In an aphorism positioned against the mediation of two thinkers, Friedrich Nietzsche writes in The Gay Science that ‘seeing things as similar and making things the same is the sign of weak eyes.’ His comments, aimed at those with ‘no eye for the unique’, critique a variation of a familiar conceptual-methodological flaw: the false attribution of identity in an unwitting denial of the dissimilar. Although the work of mediation (vermitteln) does not necessarily conform to the error of reduction in the way Nietzsche wants to claim, losing sight of a thinker’s thought by only recognising resemblances does.

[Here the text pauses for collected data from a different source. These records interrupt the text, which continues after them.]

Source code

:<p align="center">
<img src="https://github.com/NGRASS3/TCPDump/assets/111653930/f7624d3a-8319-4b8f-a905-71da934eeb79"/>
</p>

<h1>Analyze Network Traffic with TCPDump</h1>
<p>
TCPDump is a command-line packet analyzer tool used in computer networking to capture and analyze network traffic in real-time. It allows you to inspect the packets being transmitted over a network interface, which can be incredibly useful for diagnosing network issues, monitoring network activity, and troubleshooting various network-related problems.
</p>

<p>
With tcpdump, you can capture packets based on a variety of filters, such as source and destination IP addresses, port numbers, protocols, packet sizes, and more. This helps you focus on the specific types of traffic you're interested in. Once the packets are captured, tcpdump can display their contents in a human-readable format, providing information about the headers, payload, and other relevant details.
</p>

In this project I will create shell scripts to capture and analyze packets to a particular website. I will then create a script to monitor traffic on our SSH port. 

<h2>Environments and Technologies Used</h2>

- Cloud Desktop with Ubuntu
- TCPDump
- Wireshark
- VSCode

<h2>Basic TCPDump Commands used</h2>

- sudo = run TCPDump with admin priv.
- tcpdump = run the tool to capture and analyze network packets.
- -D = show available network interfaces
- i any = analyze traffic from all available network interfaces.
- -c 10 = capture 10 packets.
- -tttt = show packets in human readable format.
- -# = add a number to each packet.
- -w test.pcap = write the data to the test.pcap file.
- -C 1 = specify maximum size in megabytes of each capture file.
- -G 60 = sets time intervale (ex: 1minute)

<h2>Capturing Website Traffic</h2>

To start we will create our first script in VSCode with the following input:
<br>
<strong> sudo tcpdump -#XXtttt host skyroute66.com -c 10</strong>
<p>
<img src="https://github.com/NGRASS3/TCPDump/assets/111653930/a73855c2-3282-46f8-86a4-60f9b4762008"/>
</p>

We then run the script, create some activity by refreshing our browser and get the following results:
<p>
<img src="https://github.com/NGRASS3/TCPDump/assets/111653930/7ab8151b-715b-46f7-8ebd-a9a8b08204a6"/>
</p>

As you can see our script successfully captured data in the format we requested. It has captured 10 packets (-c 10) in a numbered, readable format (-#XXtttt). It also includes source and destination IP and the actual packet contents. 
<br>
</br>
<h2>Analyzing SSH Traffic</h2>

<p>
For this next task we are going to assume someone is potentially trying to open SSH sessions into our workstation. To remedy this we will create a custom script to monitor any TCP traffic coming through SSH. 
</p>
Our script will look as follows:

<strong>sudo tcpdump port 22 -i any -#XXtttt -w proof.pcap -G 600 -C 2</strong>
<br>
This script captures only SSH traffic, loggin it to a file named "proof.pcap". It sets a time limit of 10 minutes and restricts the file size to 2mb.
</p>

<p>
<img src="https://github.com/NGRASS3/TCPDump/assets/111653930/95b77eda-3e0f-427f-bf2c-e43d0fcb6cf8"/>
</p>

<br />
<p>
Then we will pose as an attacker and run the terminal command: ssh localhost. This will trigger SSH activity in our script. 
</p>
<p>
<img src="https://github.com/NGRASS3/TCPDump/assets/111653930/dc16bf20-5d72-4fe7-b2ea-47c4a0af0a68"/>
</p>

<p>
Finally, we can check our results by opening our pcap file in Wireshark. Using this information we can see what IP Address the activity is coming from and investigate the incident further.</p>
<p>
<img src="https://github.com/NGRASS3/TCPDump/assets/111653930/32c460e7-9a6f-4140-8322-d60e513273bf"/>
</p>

Striking, mutatis mutandis, at the issues at hand, there may then be some merit to viewing Adorno as two separate thinkers, neither reducible to the other. More accurately, by reading the Aesthetics as elementary movements toward Aesthetic Theory and not a crude form of it, more may be gained in thinking their systematic connection through argumentative disjunction than there would be in suturing them together. To undertake this one would have to inquire into the problems Adorno encountered, for instance, in the notion of world-feeling (Weltgefühl), to account for the relative demotion of the role of co-enactment (mitvollziehen), or to register any other remarks that were abandoned or deemed insufficiently defensible to be included in Aesthetic Theory’s drafts. In reverse, one could treat the Aesthetics as a prompt to consider the absence in the lectures of his claims on the double character of art as autonomous and fait social, and the various post-1959 conditions that would ensure its introduction. Perhaps providing a better model for thinking the Nachgelassene Schriften and Gesammelte Schriften relation, any attempts of this sort would enrich its philosophical content by way of the necessary intellectual history and division. But the temptation to trade having to labour over Adorno’s written prose for the comparative ease of turning to his lectures persists, and with it the danger that patient interpretive work will be sacrificed in the process. Whether such a sacrifice is executed for the sake of pedagogy or to soften the welcome to a general audience, obscuration or avoidance of intellectual difficulty harbours nothing more than the base theoretical conservatism contained in an injunction to digestible reception.